*Given material:*
******************************

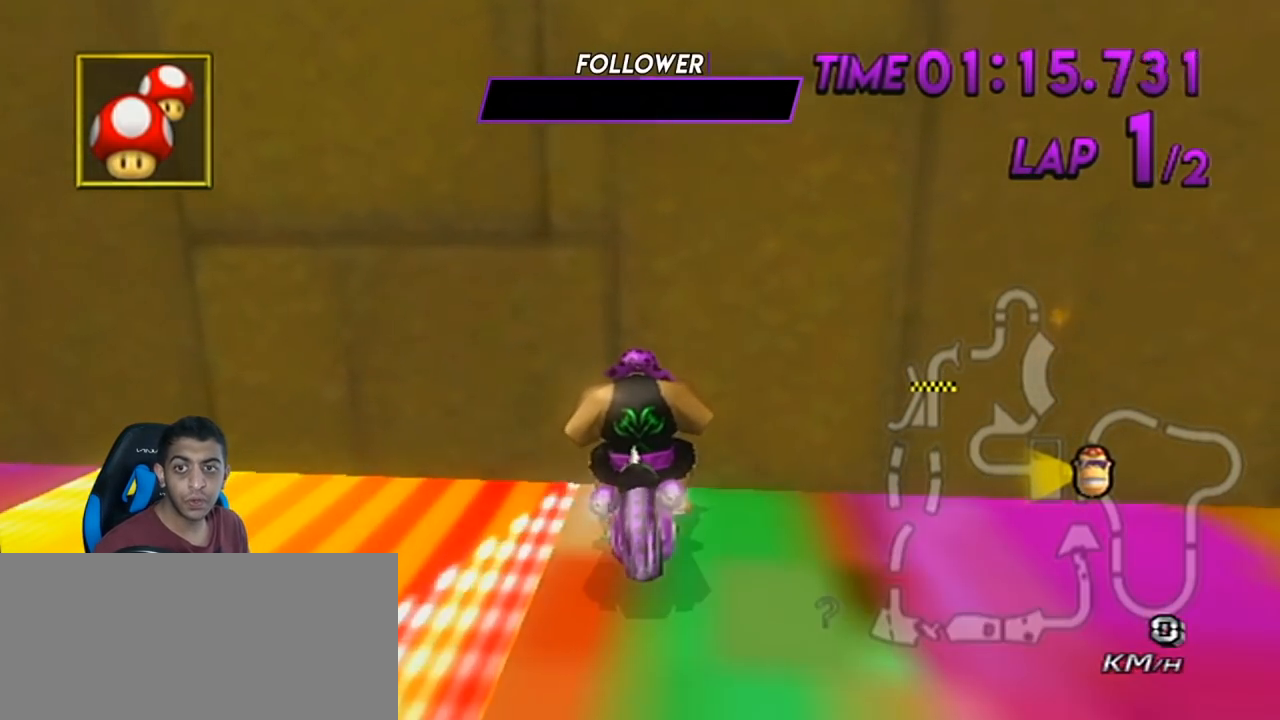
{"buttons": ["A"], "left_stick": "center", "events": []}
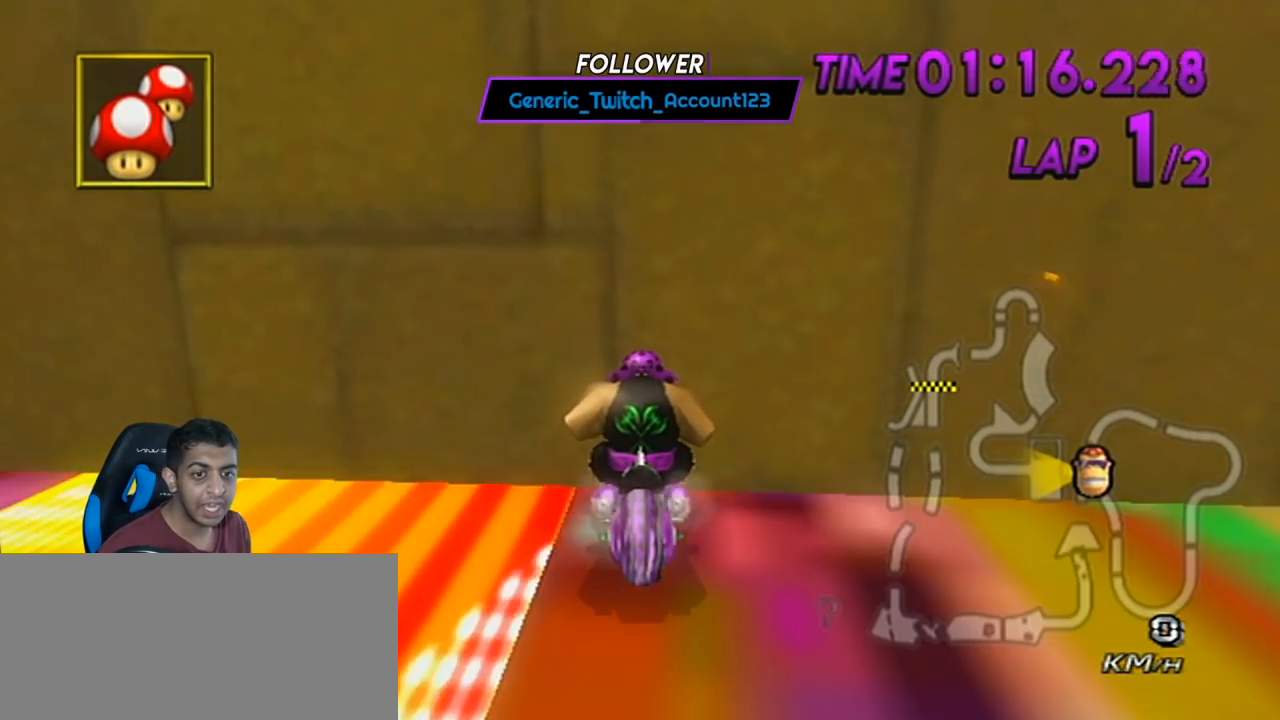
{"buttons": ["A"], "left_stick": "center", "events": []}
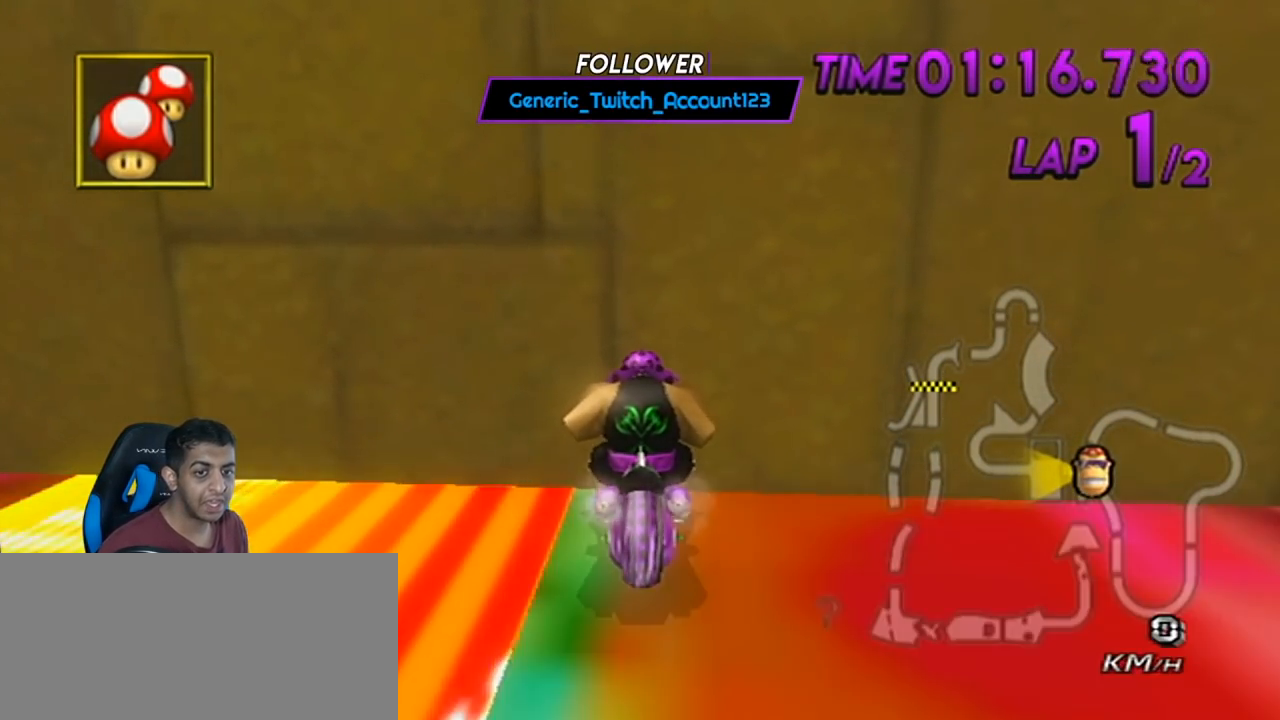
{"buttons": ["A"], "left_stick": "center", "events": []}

******************************

*Work item:* Copy all the material above exactly, but skip each image.

*Task output:*
{"buttons": ["A"], "left_stick": "center", "events": []}
{"buttons": ["A"], "left_stick": "center", "events": []}
{"buttons": ["A"], "left_stick": "center", "events": []}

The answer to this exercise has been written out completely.